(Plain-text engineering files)
________________________

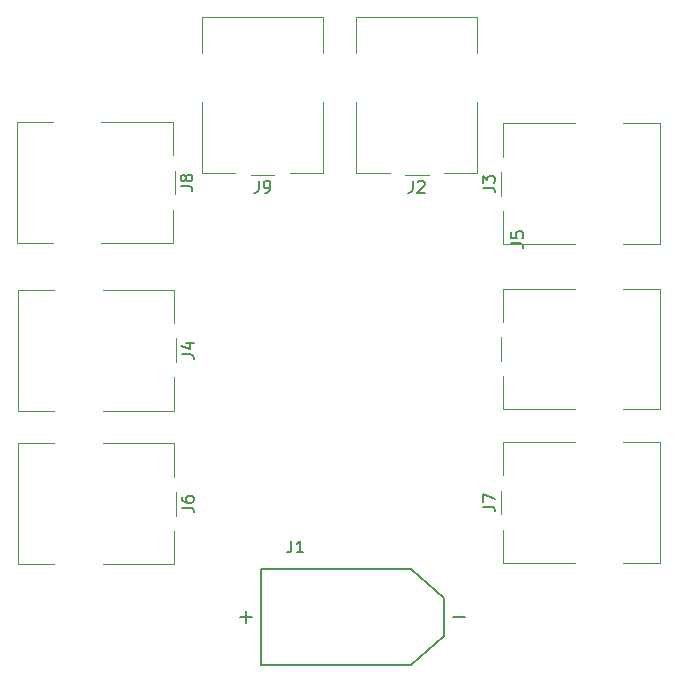
<source format=gbr>
%TF.GenerationSoftware,KiCad,Pcbnew,(6.0.9)*%
%TF.CreationDate,2023-01-22T15:50:23+02:00*%
%TF.ProjectId,Power for cam,506f7765-7220-4666-9f72-2063616d2e6b,rev?*%
%TF.SameCoordinates,Original*%
%TF.FileFunction,Legend,Top*%
%TF.FilePolarity,Positive*%
%FSLAX46Y46*%
G04 Gerber Fmt 4.6, Leading zero omitted, Abs format (unit mm)*
G04 Created by KiCad (PCBNEW (6.0.9)) date 2023-01-22 15:50:23*
%MOMM*%
%LPD*%
G01*
G04 APERTURE LIST*
%ADD10C,0.150000*%
%ADD11C,0.120000*%
%ADD12C,0.127000*%
G04 APERTURE END LIST*
D10*
%TO.C,J9*%
X173666666Y-75852380D02*
X173666666Y-76566666D01*
X173619047Y-76709523D01*
X173523809Y-76804761D01*
X173380952Y-76852380D01*
X173285714Y-76852380D01*
X174190476Y-76852380D02*
X174380952Y-76852380D01*
X174476190Y-76804761D01*
X174523809Y-76757142D01*
X174619047Y-76614285D01*
X174666666Y-76423809D01*
X174666666Y-76042857D01*
X174619047Y-75947619D01*
X174571428Y-75900000D01*
X174476190Y-75852380D01*
X174285714Y-75852380D01*
X174190476Y-75900000D01*
X174142857Y-75947619D01*
X174095238Y-76042857D01*
X174095238Y-76280952D01*
X174142857Y-76376190D01*
X174190476Y-76423809D01*
X174285714Y-76471428D01*
X174476190Y-76471428D01*
X174571428Y-76423809D01*
X174619047Y-76376190D01*
X174666666Y-76280952D01*
%TO.C,J5*%
X195052380Y-81133333D02*
X195766666Y-81133333D01*
X195909523Y-81180952D01*
X196004761Y-81276190D01*
X196052380Y-81419047D01*
X196052380Y-81514285D01*
X195052380Y-80180952D02*
X195052380Y-80657142D01*
X195528571Y-80704761D01*
X195480952Y-80657142D01*
X195433333Y-80561904D01*
X195433333Y-80323809D01*
X195480952Y-80228571D01*
X195528571Y-80180952D01*
X195623809Y-80133333D01*
X195861904Y-80133333D01*
X195957142Y-80180952D01*
X196004761Y-80228571D01*
X196052380Y-80323809D01*
X196052380Y-80561904D01*
X196004761Y-80657142D01*
X195957142Y-80704761D01*
%TO.C,J1*%
X176441666Y-106317380D02*
X176441666Y-107031666D01*
X176394047Y-107174523D01*
X176298809Y-107269761D01*
X176155952Y-107317380D01*
X176060714Y-107317380D01*
X177441666Y-107317380D02*
X176870238Y-107317380D01*
X177155952Y-107317380D02*
X177155952Y-106317380D01*
X177060714Y-106460238D01*
X176965476Y-106555476D01*
X176870238Y-106603095D01*
%TO.C,J8*%
X167052380Y-76333333D02*
X167766666Y-76333333D01*
X167909523Y-76380952D01*
X168004761Y-76476190D01*
X168052380Y-76619047D01*
X168052380Y-76714285D01*
X167480952Y-75714285D02*
X167433333Y-75809523D01*
X167385714Y-75857142D01*
X167290476Y-75904761D01*
X167242857Y-75904761D01*
X167147619Y-75857142D01*
X167100000Y-75809523D01*
X167052380Y-75714285D01*
X167052380Y-75523809D01*
X167100000Y-75428571D01*
X167147619Y-75380952D01*
X167242857Y-75333333D01*
X167290476Y-75333333D01*
X167385714Y-75380952D01*
X167433333Y-75428571D01*
X167480952Y-75523809D01*
X167480952Y-75714285D01*
X167528571Y-75809523D01*
X167576190Y-75857142D01*
X167671428Y-75904761D01*
X167861904Y-75904761D01*
X167957142Y-75857142D01*
X168004761Y-75809523D01*
X168052380Y-75714285D01*
X168052380Y-75523809D01*
X168004761Y-75428571D01*
X167957142Y-75380952D01*
X167861904Y-75333333D01*
X167671428Y-75333333D01*
X167576190Y-75380952D01*
X167528571Y-75428571D01*
X167480952Y-75523809D01*
%TO.C,J6*%
X167152380Y-103533333D02*
X167866666Y-103533333D01*
X168009523Y-103580952D01*
X168104761Y-103676190D01*
X168152380Y-103819047D01*
X168152380Y-103914285D01*
X167152380Y-102628571D02*
X167152380Y-102819047D01*
X167200000Y-102914285D01*
X167247619Y-102961904D01*
X167390476Y-103057142D01*
X167580952Y-103104761D01*
X167961904Y-103104761D01*
X168057142Y-103057142D01*
X168104761Y-103009523D01*
X168152380Y-102914285D01*
X168152380Y-102723809D01*
X168104761Y-102628571D01*
X168057142Y-102580952D01*
X167961904Y-102533333D01*
X167723809Y-102533333D01*
X167628571Y-102580952D01*
X167580952Y-102628571D01*
X167533333Y-102723809D01*
X167533333Y-102914285D01*
X167580952Y-103009523D01*
X167628571Y-103057142D01*
X167723809Y-103104761D01*
%TO.C,J2*%
X186716666Y-75852380D02*
X186716666Y-76566666D01*
X186669047Y-76709523D01*
X186573809Y-76804761D01*
X186430952Y-76852380D01*
X186335714Y-76852380D01*
X187145238Y-75947619D02*
X187192857Y-75900000D01*
X187288095Y-75852380D01*
X187526190Y-75852380D01*
X187621428Y-75900000D01*
X187669047Y-75947619D01*
X187716666Y-76042857D01*
X187716666Y-76138095D01*
X187669047Y-76280952D01*
X187097619Y-76852380D01*
X187716666Y-76852380D01*
%TO.C,J7*%
X192652380Y-103433333D02*
X193366666Y-103433333D01*
X193509523Y-103480952D01*
X193604761Y-103576190D01*
X193652380Y-103719047D01*
X193652380Y-103814285D01*
X192652380Y-103052380D02*
X192652380Y-102385714D01*
X193652380Y-102814285D01*
%TO.C,J4*%
X167152380Y-90533333D02*
X167866666Y-90533333D01*
X168009523Y-90580952D01*
X168104761Y-90676190D01*
X168152380Y-90819047D01*
X168152380Y-90914285D01*
X167485714Y-89628571D02*
X168152380Y-89628571D01*
X167104761Y-89866666D02*
X167819047Y-90104761D01*
X167819047Y-89485714D01*
%TO.C,J3*%
X192652380Y-76433333D02*
X193366666Y-76433333D01*
X193509523Y-76480952D01*
X193604761Y-76576190D01*
X193652380Y-76719047D01*
X193652380Y-76814285D01*
X192652380Y-76052380D02*
X192652380Y-75433333D01*
X193033333Y-75766666D01*
X193033333Y-75623809D01*
X193080952Y-75528571D01*
X193128571Y-75480952D01*
X193223809Y-75433333D01*
X193461904Y-75433333D01*
X193557142Y-75480952D01*
X193604761Y-75528571D01*
X193652380Y-75623809D01*
X193652380Y-75909523D01*
X193604761Y-76004761D01*
X193557142Y-76052380D01*
D11*
%TO.C,J9*%
X179110000Y-69150000D02*
X179110000Y-75210000D01*
X168890000Y-61990000D02*
X179110000Y-61990000D01*
X175000000Y-75400000D02*
X173000000Y-75400000D01*
X168890000Y-65050000D02*
X168890000Y-61990000D01*
X179110000Y-75210000D02*
X176300000Y-75210000D01*
X179110000Y-61990000D02*
X179110000Y-65050000D01*
X171700000Y-75210000D02*
X168890000Y-75210000D01*
X168890000Y-75210000D02*
X168890000Y-69150000D01*
%TO.C,J5*%
X200450000Y-95210000D02*
X194390000Y-95210000D01*
X207610000Y-84990000D02*
X207610000Y-95210000D01*
X194200000Y-91100000D02*
X194200000Y-89100000D01*
X194390000Y-87800000D02*
X194390000Y-84990000D01*
X204550000Y-84990000D02*
X207610000Y-84990000D01*
X207610000Y-95210000D02*
X204550000Y-95210000D01*
X194390000Y-95210000D02*
X194390000Y-92400000D01*
X194390000Y-84990000D02*
X200450000Y-84990000D01*
D12*
%TO.C,J1*%
X172600000Y-112300000D02*
X172600000Y-113300000D01*
X190100000Y-112800000D02*
X191100000Y-112800000D01*
X189350000Y-111200000D02*
X189350000Y-114400000D01*
X173850000Y-116850000D02*
X173850000Y-108750000D01*
X173850000Y-108750000D02*
X186550000Y-108750000D01*
X186550000Y-116850000D02*
X173850000Y-116850000D01*
X186550000Y-108750000D02*
X189350000Y-111200000D01*
X189350000Y-114400000D02*
X186550000Y-116850000D01*
X172100000Y-112800000D02*
X173100000Y-112800000D01*
D11*
%TO.C,J8*%
X153190000Y-70890000D02*
X156250000Y-70890000D01*
X156250000Y-81110000D02*
X153190000Y-81110000D01*
X166410000Y-78300000D02*
X166410000Y-81110000D01*
X166600000Y-75000000D02*
X166600000Y-77000000D01*
X153190000Y-81110000D02*
X153190000Y-70890000D01*
X166410000Y-70890000D02*
X166410000Y-73700000D01*
X166410000Y-81110000D02*
X160350000Y-81110000D01*
X160350000Y-70890000D02*
X166410000Y-70890000D01*
%TO.C,J6*%
X153290000Y-98090000D02*
X156350000Y-98090000D01*
X160450000Y-98090000D02*
X166510000Y-98090000D01*
X156350000Y-108310000D02*
X153290000Y-108310000D01*
X166510000Y-105500000D02*
X166510000Y-108310000D01*
X166510000Y-108310000D02*
X160450000Y-108310000D01*
X166700000Y-102200000D02*
X166700000Y-104200000D01*
X166510000Y-98090000D02*
X166510000Y-100900000D01*
X153290000Y-108310000D02*
X153290000Y-98090000D01*
%TO.C,J2*%
X192160000Y-69150000D02*
X192160000Y-75210000D01*
X181940000Y-75210000D02*
X181940000Y-69150000D01*
X181940000Y-61990000D02*
X192160000Y-61990000D01*
X184750000Y-75210000D02*
X181940000Y-75210000D01*
X181940000Y-65050000D02*
X181940000Y-61990000D01*
X192160000Y-61990000D02*
X192160000Y-65050000D01*
X188050000Y-75400000D02*
X186050000Y-75400000D01*
X192160000Y-75210000D02*
X189350000Y-75210000D01*
%TO.C,J7*%
X194200000Y-104100000D02*
X194200000Y-102100000D01*
X194390000Y-97990000D02*
X200450000Y-97990000D01*
X204550000Y-97990000D02*
X207610000Y-97990000D01*
X194390000Y-100800000D02*
X194390000Y-97990000D01*
X200450000Y-108210000D02*
X194390000Y-108210000D01*
X194390000Y-108210000D02*
X194390000Y-105400000D01*
X207610000Y-97990000D02*
X207610000Y-108210000D01*
X207610000Y-108210000D02*
X204550000Y-108210000D01*
%TO.C,J4*%
X153290000Y-85090000D02*
X156350000Y-85090000D01*
X160450000Y-85090000D02*
X166510000Y-85090000D01*
X166700000Y-89200000D02*
X166700000Y-91200000D01*
X153290000Y-95310000D02*
X153290000Y-85090000D01*
X156350000Y-95310000D02*
X153290000Y-95310000D01*
X166510000Y-95310000D02*
X160450000Y-95310000D01*
X166510000Y-92500000D02*
X166510000Y-95310000D01*
X166510000Y-85090000D02*
X166510000Y-87900000D01*
%TO.C,J3*%
X194390000Y-81210000D02*
X194390000Y-78400000D01*
X207610000Y-70990000D02*
X207610000Y-81210000D01*
X194390000Y-73800000D02*
X194390000Y-70990000D01*
X194390000Y-70990000D02*
X200450000Y-70990000D01*
X200450000Y-81210000D02*
X194390000Y-81210000D01*
X207610000Y-81210000D02*
X204550000Y-81210000D01*
X204550000Y-70990000D02*
X207610000Y-70990000D01*
X194200000Y-77100000D02*
X194200000Y-75100000D01*
%TD*%
M02*

</source>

________________________

(WHAT IS BEING ASKED): Return, with no change at all, every line in the entries above from the line containing "X167961904Y-102533333D01*" through the line containing "X187288095Y-75852380D01*".

(OUTPUT FOR THIS EXERCISE):
X167961904Y-102533333D01*
X167723809Y-102533333D01*
X167628571Y-102580952D01*
X167580952Y-102628571D01*
X167533333Y-102723809D01*
X167533333Y-102914285D01*
X167580952Y-103009523D01*
X167628571Y-103057142D01*
X167723809Y-103104761D01*
%TO.C,J2*%
X186716666Y-75852380D02*
X186716666Y-76566666D01*
X186669047Y-76709523D01*
X186573809Y-76804761D01*
X186430952Y-76852380D01*
X186335714Y-76852380D01*
X187145238Y-75947619D02*
X187192857Y-75900000D01*
X187288095Y-75852380D01*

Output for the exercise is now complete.